En réalité, ils n'étaient pas plus emballés par son nom, son père étant - encore aujourd'hui - suspecté de la disparition de la cadette Greengrass. Heureusement, Terence intercédait régulièrement auprès des Weasley en faveur de Daphné, ce qui aidait subtilement à la faire accepter.

Pour autant, Ron continuait à percevoir leur appréhension sans réussir à aborder frontalement le sujet avec eux. Il constatait surtout que ses parents n'étaient pas aussi ouverts avec elle qu'ils l'avaient été avec Hermione, pas aussi enthousiastes qu'il l'étaient avec Terence ni aussi spontanés qu'avec Audrey.

Ils étaient poliment intéressés par ce que Daphné faisait ou disait mais ne semblaient jamais transportés. Ils l'invitaient pour les grandes occasions, pourtant contrairement à leurs autres gendres et brues - réels ou potentiels -, ils ne lui proposaient jamais rien spontanément.

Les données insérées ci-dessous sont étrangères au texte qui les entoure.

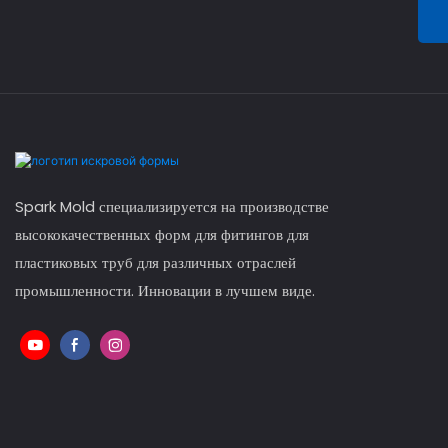
Spark Mold специализируется на производстве
высококачественных форм для фитингов для
пластиковых труб для различных отраслей
промышленности. Инновации в лучшем виде.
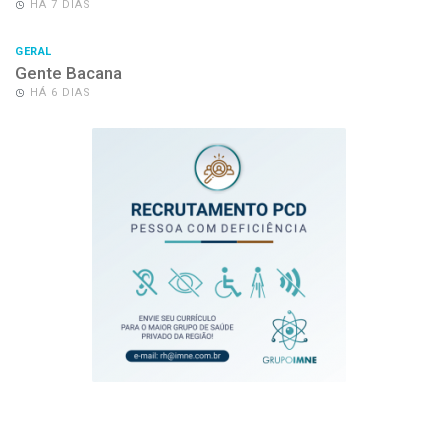
HÁ 7 DIAS
GERAL
Gente Bacana
HÁ 6 DIAS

Ron ne leur en tenait pas rigueur. Daphné était une fille étrange. A la fois entière et impalpable. Elle était, surtout, son rayon de soleil et c'était bien tout ce qui lui importait. Elle avait beau passer la moitié de son temps à se moquer de lui, il ne doutait jamais d'elle.

Ce n'était à aucun moment méchant. Jamais malintentionné. Il ne s'interrogeait nullement sur la force de leurs sentiments. Quand il était avec Hermione, il ressentait le besoin vital qu'elle lui dise qu'elle l'aimait. Il l'espérait, il attendait chacune de ses déclarations. Souvent en vain.

Ce n'était pas le cas avec Daphné. Ces mots, ou ses mots, n'étaient pas nécessaires. Il savait. Enfin. Non. Il ne savait pas si elle était amoureuse de lui ou non mais il n'avait simplement pas le même besoin d'avoir des réponses. Il était bien avec elle et ça lui suffisait amplement.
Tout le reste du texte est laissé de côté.